Nick punched the neon sign beside my head, shattering the fiberglass and splintering the light inside, darkening the first E in Emergency. I didn’t intervene when he grabbed the steel casing of the letter and ripped it off the wall, taking the M with it, and smashed the letters into the pavement. I could barely breathe but I managed to get out some words as Nick stormed off toward the end of the lot, pushing over anything that wasn’t bolted down.

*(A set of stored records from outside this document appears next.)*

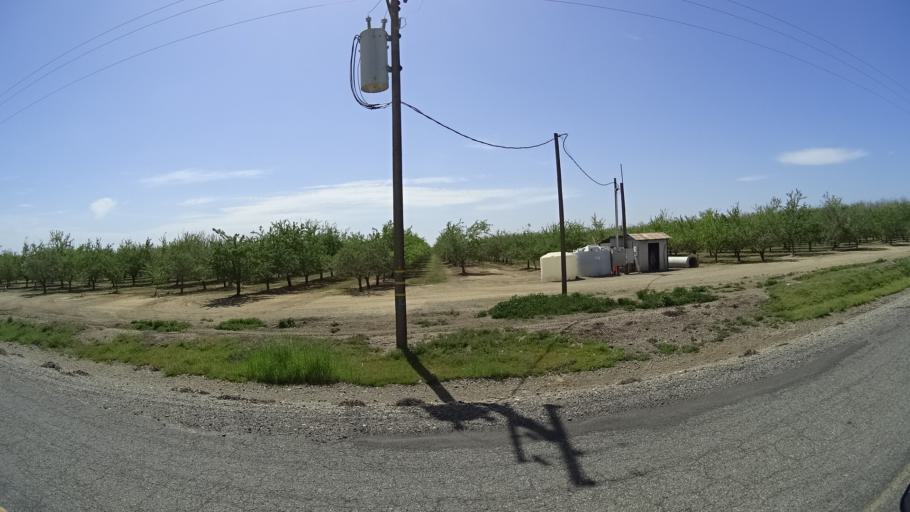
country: US
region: California
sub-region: Glenn County
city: Hamilton City
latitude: 39.6524
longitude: -122.0945
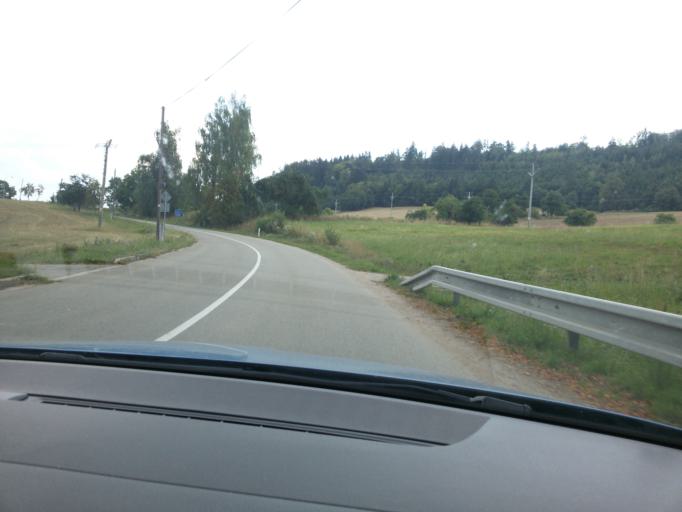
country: CZ
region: South Moravian
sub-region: Okres Brno-Venkov
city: Lomnice
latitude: 49.4120
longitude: 16.4073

“Didn’t they try?” I asked.
“They tried,” Clay said. “But she was cold when the party-goers found her. Someone started CPR then and the medics carried it on.”
Clay put a hand on my shoulder. It was like he wasn’t touching me at all. The weight and warmth of it had no effect. I stood in the cold and tried not to scream.
“Bill,” Clay said. “We’re going to find out what happened. I’ll chase down everyone at that party and get all their photos. My team and I will talk to witnesses. I’m going to do everything I can do to make this right.”
“Yeah,” I said, frightened by the sudden evil intent in my own voice. “So am I.”
CHAPTER THIRTY-SEVEN
THE MIND SHUTS down in these situations and the body does what it can to maintain calm. I followed impulses that came from nowhere, getting a cab home from the hospital, walking into the house without talking to anyone, climbing the stairs to Marni’s room. The cluttered space smelled like her, the way everything seemed to smell of Siobhan after she’d been lost to me. I lay down on the floor on the fluffy pink rug and let the hateful thoughts rage.
I had done this.
The circle had closed. I had stood in the very same spot at the very same hospital where a man had told me that another woman in my care had died in the woods.
Between the internal blows I threw at myself, I had visions of Cline, his throat in my hands. I listened to the house fill with people, all talking and crying. The air was full of questions that had no answers. How had this happened? Why had she gone to the party when she’d said she’d be home? When had she been invited? Who invited her?
As the pale light of approaching morning lit the window above the bed, the house fell into sudden silence, everyone exhausted and numb with grief. I realized I was succumbing to sleep when the sound of a door opening nearby snapped me awake. As I sat up on the floor, the door to Marni’s room opened. A man I didn’t recognize stood there looking at me. Neddy Ives was as Siobhan had described him, tall and long-faced, a kind of grayness to his skin from his days inside that gave him the air of a figure in a faded photograph. He glanced down the hall as though to make sure we were alone and then took Marni’s violin from the stand and weighed it in his big hands.